• Corticobasal degeneration;
  • Single photon emission tomography;
  • Cerebral blood flow;
  • Parkinson's disease


Corticobasal degeneration (CBD) is a rare syndrome characterised by an asymmetrical rigidity with localised cortical signs, particularly apraxia. Using positron emission tomography, abnormal patterns of cortical metabolism have recently been shown. We have studied patterns of regional cerebral blood flow (rCBF) using single photon emission tomography, with the tracer 99Technetium hexamethylpropylenamine (HMPAO), in subjects with CBD. In subjects with CBD, compared with 12 age-matched normal controls, in the clinically more affected hemisphere a characteristic pattern was found with significant reductions in HMPAO uptake in the posterior frontal cortex (by 11.5%), and in the superior, inferior, anterior, and posterior parietal cortex (by 12.2, 12.9, 12.9, and 9.7, respectively).
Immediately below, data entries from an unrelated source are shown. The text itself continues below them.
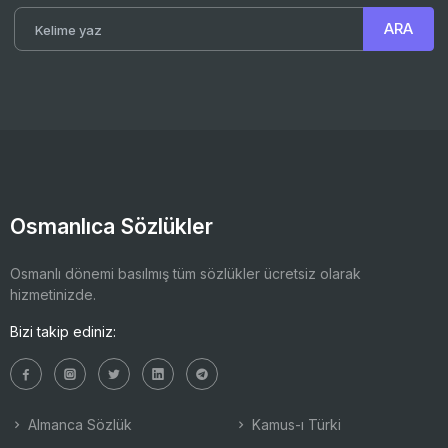
Osmanlıca Sözlükler
Osmanlı dönemi basılmış tüm sözlükler ücretsiz olarak
hizmetinizde.
Bizi takip ediniz:
Almanca Sözlük
Kamus-ı Türki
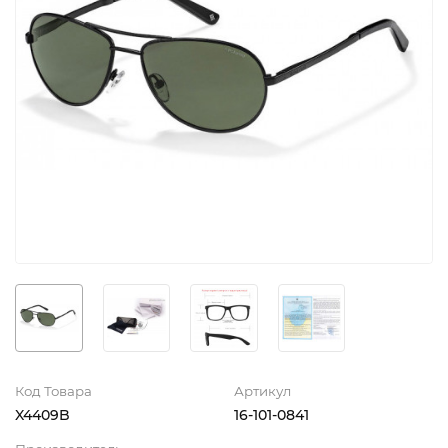
Код Товара
Артикул
X4409B
16-101-0841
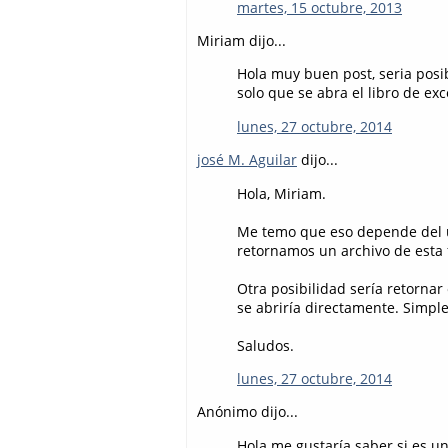
martes, 15 octubre, 2013
Miriam dijo...
Hola muy buen post, seria posib
solo que se abra el libro de exc
lunes, 27 octubre, 2014
josé M. Aguilar
dijo...
Hola, Miriam.
Me temo que eso depende del us
retornamos un archivo de esta
Otra posibilidad sería retorna
se abriría directamente. Simple
Saludos.
lunes, 27 octubre, 2014
Anónimo dijo...
Hola me gustaría saber si es un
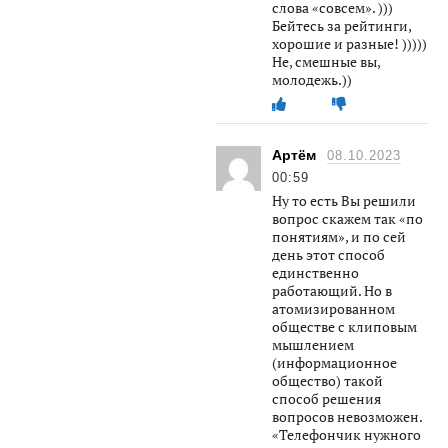
слова «совсем». )))
Бейтесь за рейтинги,
хорошие и разные! )))))
Не, смешные вы,
молодежь.))
Артём
08.10.2023
00:59
Ну то есть Вы решили
вопрос скажем так «по
понятиям», и по сей
день этот способ
единственно
работающий. Но в
атомизированном
обществе с клиповым
мышлением
(информационное
общество) такой
способ решения
вопросов невозможен.
«Телефончик нужного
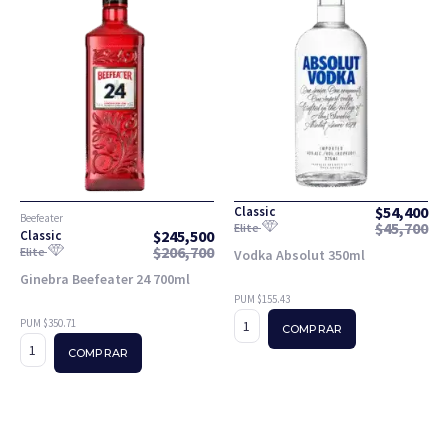
$
54,400
Classic
Beefeater
$
45,700
Elite
$
245,500
Classic
$
206,700
Elite
Vodka Absolut 350ml
Ginebra Beefeater 24 700ml
PUM $155.43
PUM $350.71
COMPRAR
COMPRAR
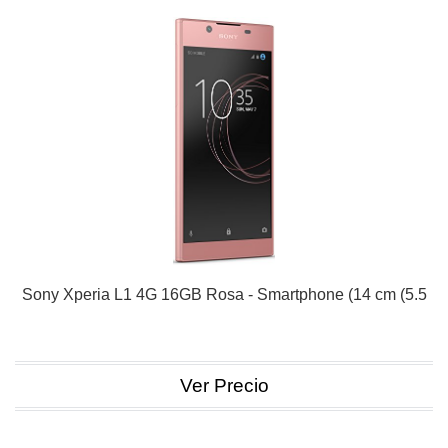
Sony Xperia L1 4G 16GB Rosa - Smartphone (14 cm (5.5
Ver Precio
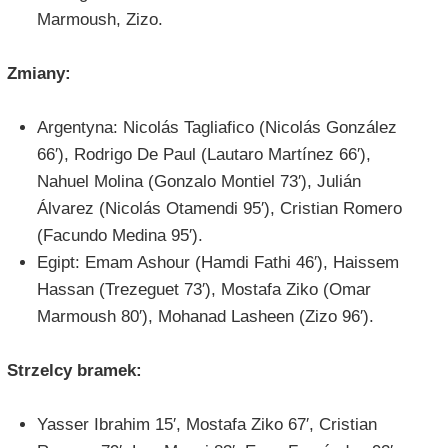
Marmoush, Zizo.
Zmiany:
Argentyna: Nicolás Tagliafico (Nicolás González
66′), Rodrigo De Paul (Lautaro Martínez 66′),
Nahuel Molina (Gonzalo Montiel 73′), Julián
Álvarez (Nicolás Otamendi 95′), Cristian Romero
(Facundo Medina 95′).
Egipt: Emam Ashour (Hamdi Fathi 46′), Haissem
Hassan (Trezeguet 73′), Mostafa Ziko (Omar
Marmoush 80′), Mohanad Lasheen (Zizo 96′).
Strzelcy bramek:
Yasser Ibrahim 15′, Mostafa Ziko 67′, Cristian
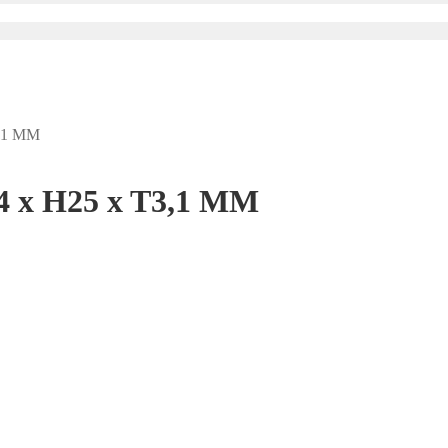
3,1 MM
 x H25 x T3,1 MM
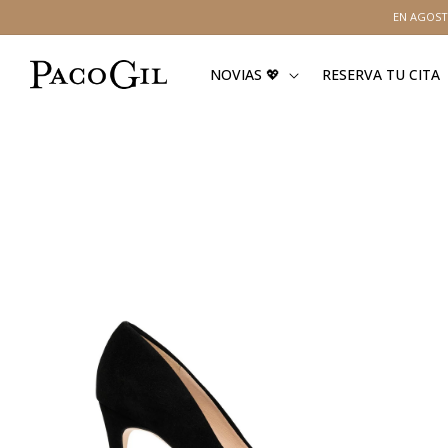
Ir
EN AGOST
directamente
al contenido
NOVIAS 💖
RESERVA TU CITA
Ir
directamente
a la
información
del producto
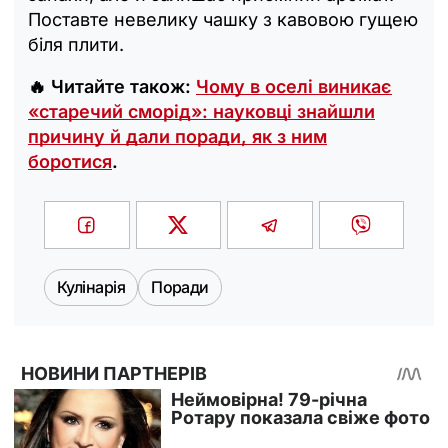
Поставте невелику чашку з кавовою гущею
біля плити.
🔥 Читайте також:
Чому в оселі виникає
«старечий сморід»: науковці знайшли
причину й дали поради, як з ним
боротися
.
Кулінарія
Поради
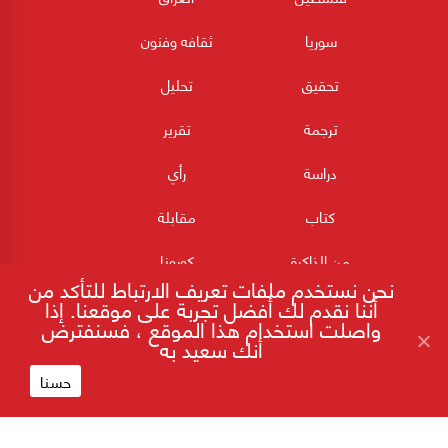
سوريا
ثقافه وفنون
تحقيق
تحليل
ترجمة
تقرير
دراسة
رأي
كتاب
مقابلة
من الذاكرة
كورونا
نحن نستخدم ملفات تعريف الارتباط للتأكد من
أننا نقدم لك أفضل تجربة على موقعنا. إذا
واصلت استخدام هذا الموقع ، فسنفترض
أنك سعيد به
حسنا
180POST جميع الحقوق محفوظة 2026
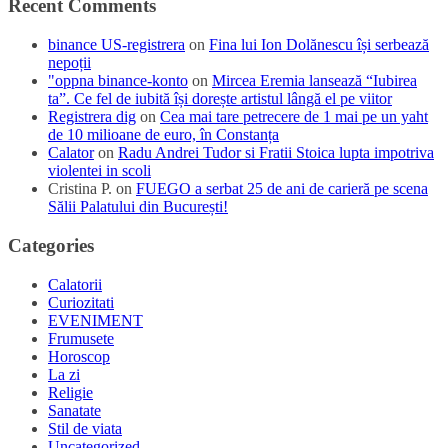
Recent Comments
binance US-registrera
on
Fina lui Ion Dolănescu își serbează
nepoții
"oppna binance-konto
on
Mircea Eremia lansează “Iubirea
ta”. Ce fel de iubită își dorește artistul lângă el pe viitor
Registrera dig
on
Cea mai tare petrecere de 1 mai pe un yaht
de 10 milioane de euro, în Constanța
Calator
on
Radu Andrei Tudor si Fratii Stoica lupta impotriva
violentei in scoli
Cristina P.
on
FUEGO a serbat 25 de ani de carieră pe scena
Sălii Palatului din București!
Categories
Calatorii
Curiozitati
EVENIMENT
Frumusete
Horoscop
La zi
Religie
Sanatate
Stil de viata
Uncategorized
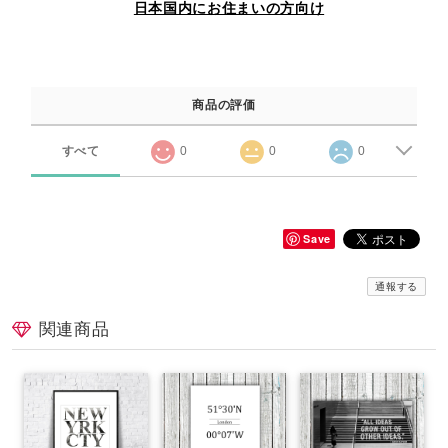
日本国内にお住まいの方向け
商品の評価
すべて
0
0
0
Save
通報する
関連商品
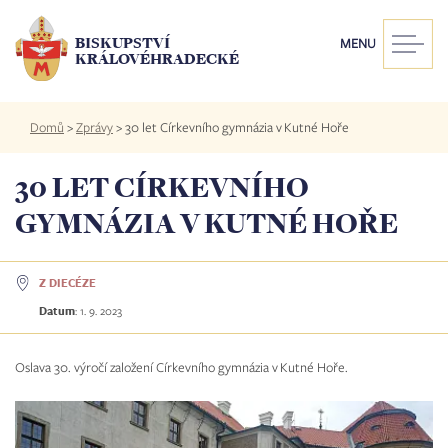
Přejít
k
BISKUPSTVÍ
MENU
hlavnímu
KRÁLOVÉHRADECKÉ
obsahu
Drobečková
Domů
>
Zprávy
>
30 let Církevního gymnázia v Kutné Hoře
navigace
30 LET CÍRKEVNÍHO
GYMNÁZIA V KUTNÉ HOŘE
Z DIECÉZE
Datum
:
1. 9. 2023
Oslava 30. výročí založení Církevního gymnázia v Kutné Hoře.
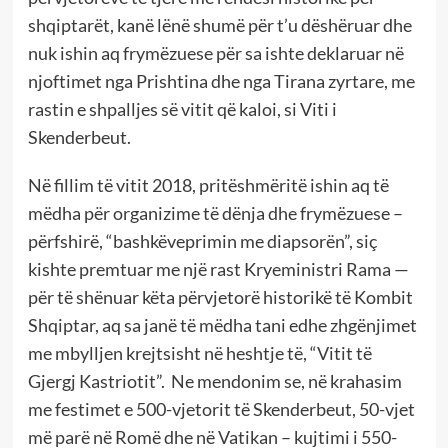
shqiptarët, kanë lënë shumë për t’u dëshëruar dhe
nuk ishin aq frymëzuese për sa ishte deklaruar në
njoftimet nga Prishtina dhe nga Tirana zyrtare, me
rastin e shpalljes së vitit që kaloi, si Viti i
Skenderbeut.
Në fillim të vitit 2018, pritëshmëritë ishin aq të
mëdha për organizime të dënja dhe frymëzuese –
përfshirë, “bashkëveprimin me diapsorën”, siç
kishte premtuar me një rast Kryeministri Rama —
për të shënuar këta përvjetorë historikë të Kombit
Shqiptar, aq sa janë të mëdha tani edhe zhgënjimet
me mbylljen krejtsisht në heshtje të, “Vitit të
Gjergj Kastriotit”. Ne mendonim se, në krahasim
me festimet e 500-vjetorit të Skenderbeut, 50-vjet
më parë në Romë dhe në Vatikan – kujtimi i 550-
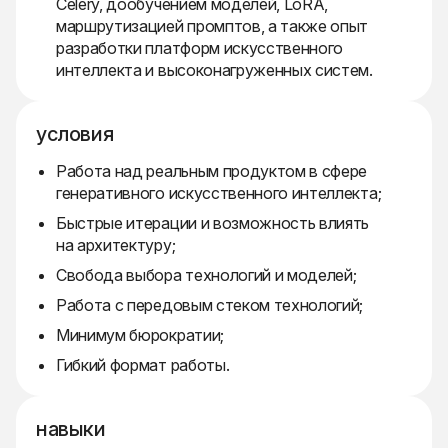
Celery, дообучением моделей, LoRA,
маршрутизацией промптов, а также опыт
разработки платформ искусственного
интеллекта и высоконагруженных систем.
условия
Работа над реальным продуктом в сфере
генеративного искусственного интеллекта;
Быстрые итерации и возможность влиять
на архитектуру;
Свобода выбора технологий и моделей;
Работа с передовым стеком технологий;
Минимум бюрократии;
Гибкий формат работы.
навыки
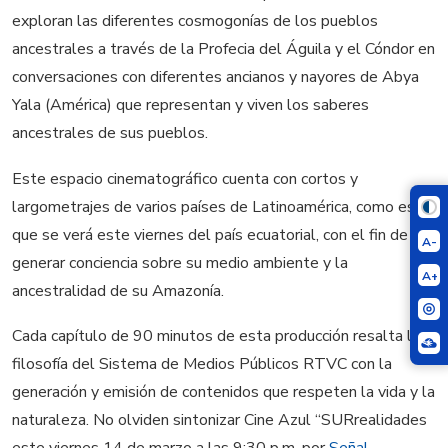
exploran las diferentes cosmogonías de los pueblos
ancestrales a través de la Profecia del Águila y el Cóndor en
conversaciones con diferentes ancianos y nayores de Abya
Yala (América) que representan y viven los saberes
ancestrales de sus pueblos.
Este espacio cinematográfico cuenta con cortos y
largometrajes de varios países de Latinoamérica, como este
que se verá este viernes del país ecuatorial, con el fin de
A-
generar conciencia sobre su medio ambiente y la
A+
ancestralidad de su Amazonía.
Cada capítulo de 90 minutos de esta producción resalta la
filosofía del Sistema de Medios Públicos RTVC con la
generación y emisión de contenidos que respeten la vida y la
naturaleza. No olviden sintonizar Cine Azul “SURrealidades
Reduced uptake was also found in the caudate (9.3%), putamen (9.7%), and thalamus (8.6%). In contrast, HMPAO uptake in the temporal and occipital cortex was normal. In comparison with 12 Parkinson's disease (PD) controls, significant reduced uptake was seen in the thalamus (9.0%), posterior frontal (8.9%), and inferior (9.9%), and anterior parietal (9.5%) cortex. A similar pattern of impaired uptake was seen in the clinically les/unaffected cerebral hemisphere in patients with CBD compared with normal controls, with a significant reduction in HMPAO uptake in the thalamus (6.8%), superior parietal (9.6%) and anterior parietal (7.6%), and posterior parietal (7.3%) cortex. This implies that the disease process is bilateral even in those cases with clinically unilateral disease. This widely available technique may be useful in the early diagnosis of CBD and in differentiation from other extrapyramidal disorders.